Странный сон как-то успокоил Надежду Филаретовну: нет, Петр Ильич нисколько не преувеличивал своих мук с этой женщиной, он заблуждался лишь относительно возможности длить свою жизнь возле нее. На деле ни о каком втором дыхании чувства не может быть и речи. Он вернется к своему настоящему другу, будет письмо, не может не быть, с первой же почтой…

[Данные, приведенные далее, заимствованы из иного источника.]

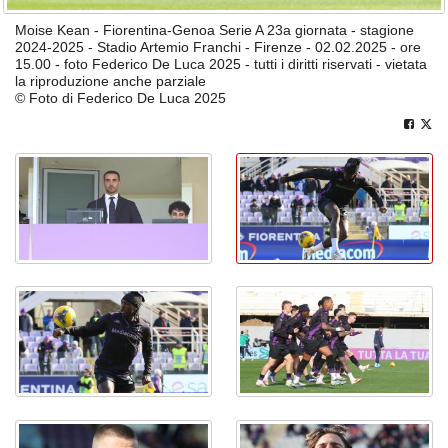
Moise Kean - Fiorentina-Genoa Serie A 23a giornata - stagione
2024-2025 - Stadio Artemio Franchi - Firenze - 02.02.2025 - ore
15.00 - foto Federico De Luca 2025 - tutti i diritti riservati - vietata
la riproduzione anche parziale
© Foto di Federico De Luca 2025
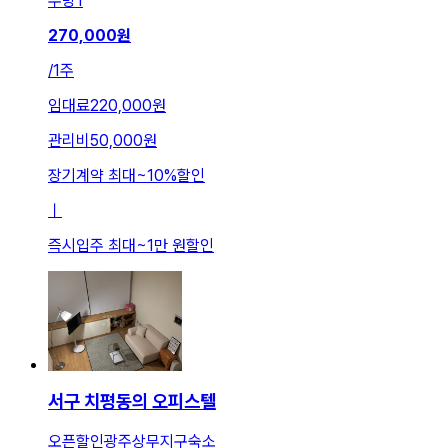
주방
1
270,000
원
/
1주
임대료
220,000원
관리비
50,000원
장기계약 최대
~
10
%
할인
ㅣ
즉시입주 최대
~
1만 원
할인
서구 치평동의 오피스텔
오픈할인광주상무지구숙소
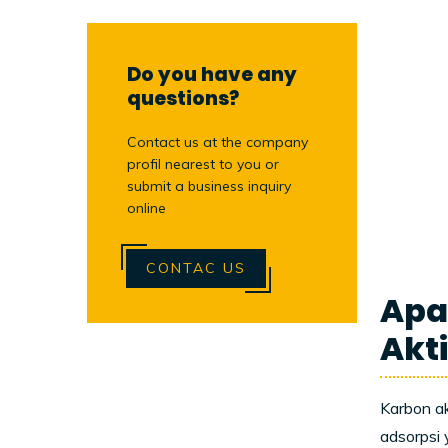
Do you have any
questions?
Contact us at the company
profil nearest to you or
submit a business inquiry
online
CONTAC US
Apa
Akti
Karbon ak
adsorpsi 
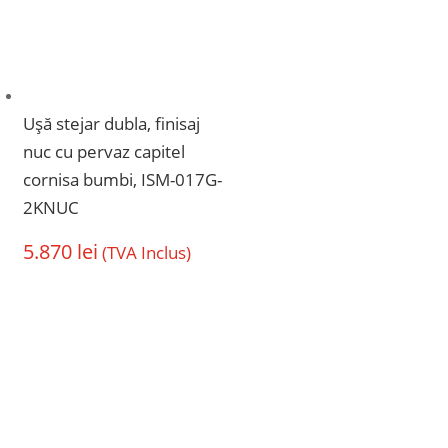
Ușă stejar dubla, finisaj
nuc cu pervaz capitel
cornisa bumbi, ISM-017G-
2KNUC
5.870
lei
(TVA Inclus)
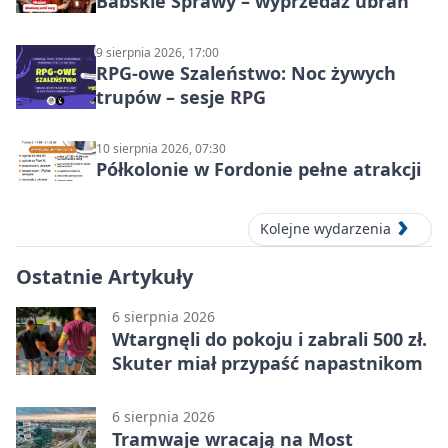
Babskie Sprawy – wyprzedaż ubrań
9 sierpnia 2026, 17:00
RPG-owe Szaleństwo: Noc żywych
trupów – sesje RPG
10 sierpnia 2026, 07:30
Półkolonie w Fordonie pełne atrakcji
Kolejne wydarzenia
Ostatnie Artykuły
6 sierpnia 2026
Wtargnęli do pokoju i zabrali 500 zł.
Skuter miał przypaść napastnikom
6 sierpnia 2026
Tramwaje wracają na Most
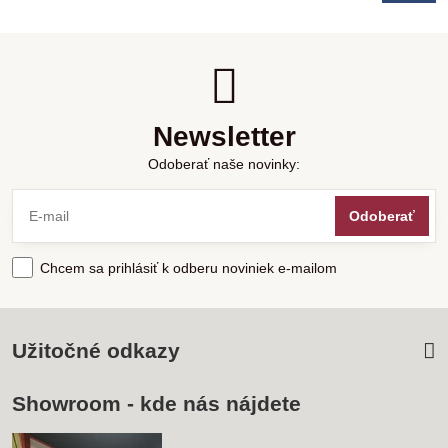
Newsletter
Odoberať naše novinky:
Odoberať
Chcem sa prihlásiť k odberu noviniek e-mailom
Užitočné odkazy
Showroom - kde nás nájdete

…Еще один человек в доме провел дурную ночь, но не утешился пробуждением — Жгутов Иван Прокофьевич. Заснуть ему мешали мысли о племянниках, сыновьях вдовой и небогатой сестры, на которых оставил дела. Всю ночь он с тоской и злобой думал, как они там без него хозяйничают. А хозяйство у Жгутова скопилось немалое: в одном имении — конезавод, при другом — смолокурня, в третьем строилась ситценабивная фабрика, а еще было два постоялых двора и питейное заведение. Племянников его несмышленышами никак не назовешь — все четверо были люди на возрасте, женатые, крепкой кости, низколобые, скуластые, узкоглазые, они при своей зверьевой внешности отличались редкой пройдошливостью. Иван Прокофьевич держал их в ежовых рукавицах, награждал скудно, и тем не менее каждый сколотил капиталец, с каким можно и собственное дельце завести. И это при том, что он не оставлял их без досмотра больше чем на два-три дня. Сейчас его отсутствие длилось без дня неделю, за такой срок и менее оборотистые люди много чего успеют. Конечно, убытка прямого они ему не нанесут, не дураки, но, пользуясь безнадзорностью, могут слишком глубоко сунуть свои носы куда не следует. В деловом мире нередко бывает, когда близкий сродник, вчерашний друг и компаньон, становится конкурентом и лютым врагом. Племяши были хороши в нынешнем своем положении, нельзя им рук развязывать. И Жгутов настоял, чтобы управляющий сходил к барыне еще до получения почты. Сейчас она в утренних надеждах, отоспамшись и к роялю еще не прикасалась, может, выгорит дельце с налету. Ведь он знал, как быстро, решительно и точно умела вершить дела Надежда Филаретовна, достойная супруга, а ныне, увы, вдова незабвенного Карла Федоровича.